The Cost of Golf – Is it $ustainable?

Among the many by-products of the COVID induced surge in golf has been a dramatic increase in the cost of playing the game. Partially as a result of demand and partially as a result of inflation, the cost of golf has increased dramatically in the past 3 years after many years of competitive pricing in both the daily-fee and private golf segments. How much will the market accept? In many instances, golf was “sold” for less than it cost to produce resulting in the failure of many courses and market contraction prior to 2020. Given the now increased cost begs the question; Is golf a game for everyone or only those of elevated economic status?

There are now premiere daily-fee courses charging in excess of $500-$800 for a single round of golf. Private club entrance fees at some clubs have more than doubled and we’ve seen entrance fees in excess of a half million dollars and annual dues in excess of $30,000. I know of numerous clubs that increased dues between 15% and 20%, just in the past year – because they can. Is this sustainable? Will it discourage golf participation growth in the future?

Yes, golfers tend to be an affluent lot, but what percentage of them actually prioritize golf to the point where they’re willing to spend at these increasing levels? At many private clubs, the majority of members are less-frequent users willing to pay for the presumed access private clubs provide for those limited number of times that they may want to play or entertain clients or customers. As clubs have become more crowded, access has become limited and those less-frequent users are questioning the increasing cost. Do those members get to a point – after COVID – where, despite their financial capability that the value no longer equals the cost?

One of golf’s biggest challenges is attracting not only the next generation, but also those groups the game has historically left behind. Most agree that for the game to achieve sustainable growth we need to attract younger players, who seek a different atmosphere than days gone by and include constantly being “connected” as part of their lives. Telling a millennial they can’t use their cell phone on the golf course can be a deal breaker. Diversity, Equity & Inclusion (DEI) has become a key buzzword in many venues and golf is no different. Are the efforts for golf to diversify – and grow – nothing more than lip service or are those efforts real and sincerely designed to broaden the game’s appeal? Time will tell.

As many return to their pre-COVID activities and remote work declines as more workers return to the office, golf will have to make up the resulting potential losses to turn what many believe is a temporary surge into permanent gains in golf participation. A continually rising cost at rates exceeding even the recent high inflation would seem to conflict with efforts to grow the game.
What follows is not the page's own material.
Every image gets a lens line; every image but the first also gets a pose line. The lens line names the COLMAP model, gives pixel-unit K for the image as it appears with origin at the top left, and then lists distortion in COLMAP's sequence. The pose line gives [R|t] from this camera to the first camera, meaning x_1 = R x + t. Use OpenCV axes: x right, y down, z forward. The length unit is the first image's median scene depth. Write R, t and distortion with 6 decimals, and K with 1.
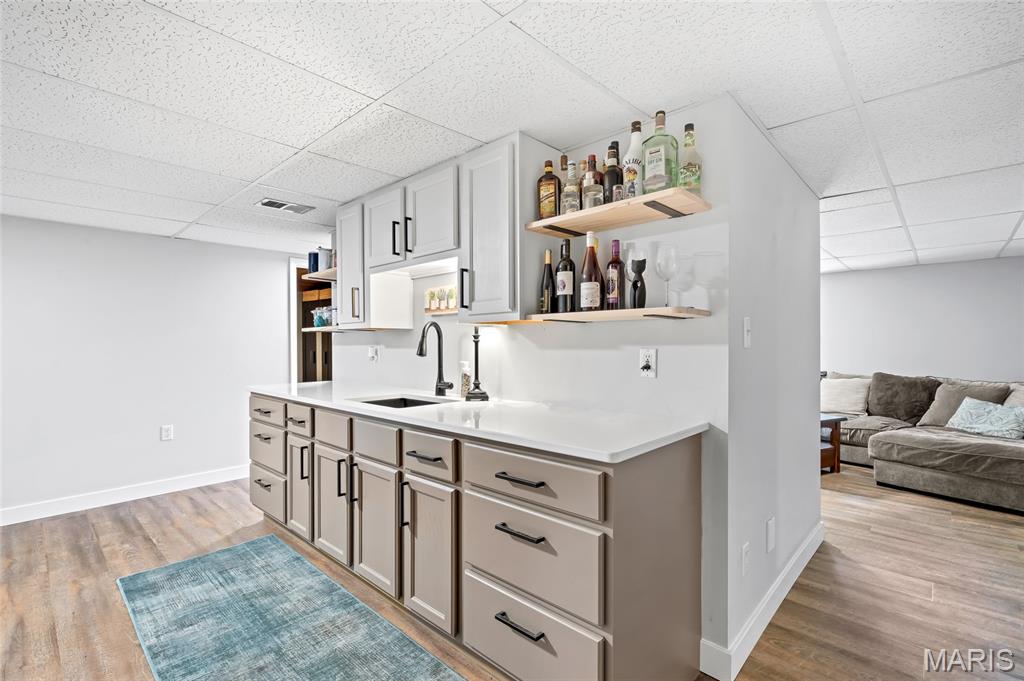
lens RADIAL K [[465.8, 0, 514.1], [0, 465.8, 343.7], [0, 0, 1]] dist [0.003745, -0.000680]
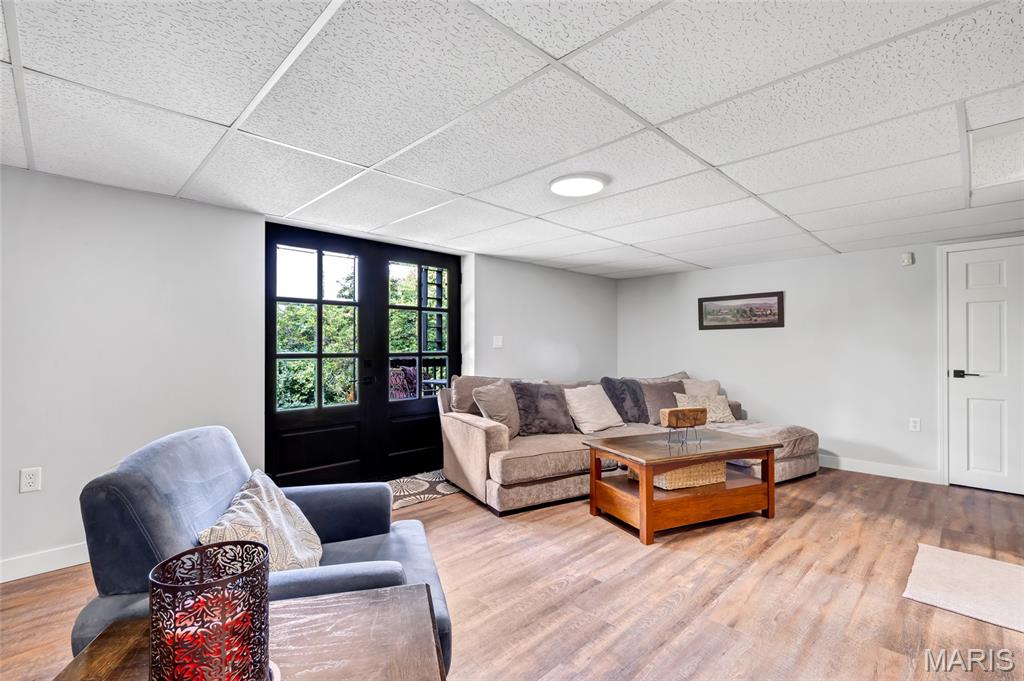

It’s not only dues and green fees that have increased, but the cost of equipment, apparel, golf course maintenance, accessories and travel to golf destinations have gone up dramatically. A one hour golf lesson with a top instructor can cost $400 or more.

One area where I’ve observed a particular problem is in smaller markets, where price sensitivity is more acute than the more densely populated metro areas where many clubs are currently thriving. In many small markets private clubs find themselves competing with daily-fee courses for golfers in what becomes an analysis of the cost per round in determining where to play golf and whether or not to join the club. Many smaller market private clubs have opened their doors to daily-fee play and some have failed and either closed or been acquired by management companies or smaller groups of members seeking to save the club from extinction. The trickle-down impact on the daily-fee courses in those markets has caused some to close, if the clubs survive. Some markets still have an over-supply of golf.

Even municipal courses, historically a haven for affordable golf have been forced to choose between operating profitably, or providing a recreational amenity to the community due to rising costs. The politics of that is always most interesting.

Affordable golf, in all segments is necessary to grow the game in a sustainable manner. Combined with the environmental issues like water usage and more, golf, despite its recent success has challenges ahead to consider.

Last year (2022) rounds declined after 2 years of dramatic increases. Is that a sign of a decline in the COVID golf surge? Some say it’s weather. Time will tell, but as the cost increases, fewer will be able to play and the greatest impact is likely to be on those the game needs most to grow – The “3 M’s” (Millennials, Minorities & Moms). As we all know, eating too much, too fast, can often make one sick.